Start of Data to use

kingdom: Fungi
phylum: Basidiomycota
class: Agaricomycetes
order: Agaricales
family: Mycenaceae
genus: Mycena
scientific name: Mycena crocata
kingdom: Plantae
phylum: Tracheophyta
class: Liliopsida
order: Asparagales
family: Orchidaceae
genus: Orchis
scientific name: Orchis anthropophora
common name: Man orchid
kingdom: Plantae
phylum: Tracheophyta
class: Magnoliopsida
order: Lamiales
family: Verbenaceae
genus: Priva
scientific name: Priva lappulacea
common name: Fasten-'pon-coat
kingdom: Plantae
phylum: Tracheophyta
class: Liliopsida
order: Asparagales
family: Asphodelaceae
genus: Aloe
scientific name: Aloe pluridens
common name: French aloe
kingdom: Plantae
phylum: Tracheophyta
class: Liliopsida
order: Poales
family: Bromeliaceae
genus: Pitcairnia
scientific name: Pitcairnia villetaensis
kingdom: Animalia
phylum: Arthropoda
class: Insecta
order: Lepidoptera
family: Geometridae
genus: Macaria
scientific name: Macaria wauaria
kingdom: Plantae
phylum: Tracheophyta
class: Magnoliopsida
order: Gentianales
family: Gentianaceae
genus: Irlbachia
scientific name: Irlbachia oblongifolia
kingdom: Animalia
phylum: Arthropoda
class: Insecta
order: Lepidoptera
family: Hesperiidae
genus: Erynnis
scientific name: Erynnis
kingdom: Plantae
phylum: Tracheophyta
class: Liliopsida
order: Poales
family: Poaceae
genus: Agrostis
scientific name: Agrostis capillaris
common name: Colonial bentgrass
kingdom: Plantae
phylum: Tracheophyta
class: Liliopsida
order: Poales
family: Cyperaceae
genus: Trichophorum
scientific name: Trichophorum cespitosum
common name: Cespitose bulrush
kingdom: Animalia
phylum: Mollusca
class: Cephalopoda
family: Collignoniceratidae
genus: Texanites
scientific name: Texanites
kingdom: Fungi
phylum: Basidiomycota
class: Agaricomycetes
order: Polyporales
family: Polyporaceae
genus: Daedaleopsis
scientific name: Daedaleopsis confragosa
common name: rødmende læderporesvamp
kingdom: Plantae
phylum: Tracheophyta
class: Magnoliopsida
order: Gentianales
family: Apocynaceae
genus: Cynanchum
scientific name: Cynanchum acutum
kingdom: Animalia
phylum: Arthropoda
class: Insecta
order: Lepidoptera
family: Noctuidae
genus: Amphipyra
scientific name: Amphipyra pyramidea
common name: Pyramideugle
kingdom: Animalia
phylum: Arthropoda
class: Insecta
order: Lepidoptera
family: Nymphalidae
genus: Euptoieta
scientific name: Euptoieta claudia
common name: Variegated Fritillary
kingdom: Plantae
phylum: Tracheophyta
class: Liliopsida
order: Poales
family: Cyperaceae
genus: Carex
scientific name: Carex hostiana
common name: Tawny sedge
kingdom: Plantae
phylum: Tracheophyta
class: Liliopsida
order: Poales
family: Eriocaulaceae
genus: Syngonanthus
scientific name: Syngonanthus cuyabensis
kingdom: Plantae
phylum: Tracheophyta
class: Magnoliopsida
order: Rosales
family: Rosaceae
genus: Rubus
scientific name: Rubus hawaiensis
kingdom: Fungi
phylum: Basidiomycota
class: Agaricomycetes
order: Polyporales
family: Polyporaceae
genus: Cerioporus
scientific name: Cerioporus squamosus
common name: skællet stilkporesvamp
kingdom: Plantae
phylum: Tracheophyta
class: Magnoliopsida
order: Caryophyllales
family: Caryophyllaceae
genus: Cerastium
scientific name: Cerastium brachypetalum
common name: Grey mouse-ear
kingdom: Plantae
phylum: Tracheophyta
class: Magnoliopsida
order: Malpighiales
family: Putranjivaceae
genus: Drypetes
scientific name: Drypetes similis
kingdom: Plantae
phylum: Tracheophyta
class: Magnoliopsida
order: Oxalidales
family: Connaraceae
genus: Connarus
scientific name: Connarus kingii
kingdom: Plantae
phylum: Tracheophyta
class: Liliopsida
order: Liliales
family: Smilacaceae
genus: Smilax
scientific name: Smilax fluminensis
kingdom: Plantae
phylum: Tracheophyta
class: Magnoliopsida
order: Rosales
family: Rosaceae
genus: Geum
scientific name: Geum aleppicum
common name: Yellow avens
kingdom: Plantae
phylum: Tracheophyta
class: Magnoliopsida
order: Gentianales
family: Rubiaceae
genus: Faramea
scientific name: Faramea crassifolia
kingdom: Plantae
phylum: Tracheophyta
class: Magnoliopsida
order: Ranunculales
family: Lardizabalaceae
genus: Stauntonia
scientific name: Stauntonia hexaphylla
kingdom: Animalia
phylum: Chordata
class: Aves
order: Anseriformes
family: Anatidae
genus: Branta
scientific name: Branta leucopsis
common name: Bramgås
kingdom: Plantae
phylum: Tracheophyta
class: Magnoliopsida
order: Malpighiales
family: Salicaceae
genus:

End of Data to use

_Task brief:_
Copy out, word for word, everything above from the line containing "genus: Carex" down to the line containing "genus: Cerioporus", including both of those lines.

_Written answer:_
genus: Carex
scientific name: Carex hostiana
common name: Tawny sedge
kingdom: Plantae
phylum: Tracheophyta
class: Liliopsida
order: Poales
family: Eriocaulaceae
genus: Syngonanthus
scientific name: Syngonanthus cuyabensis
kingdom: Plantae
phylum: Tracheophyta
class: Magnoliopsida
order: Rosales
family: Rosaceae
genus: Rubus
scientific name: Rubus hawaiensis
kingdom: Fungi
phylum: Basidiomycota
class: Agaricomycetes
order: Polyporales
family: Polyporaceae
genus: Cerioporus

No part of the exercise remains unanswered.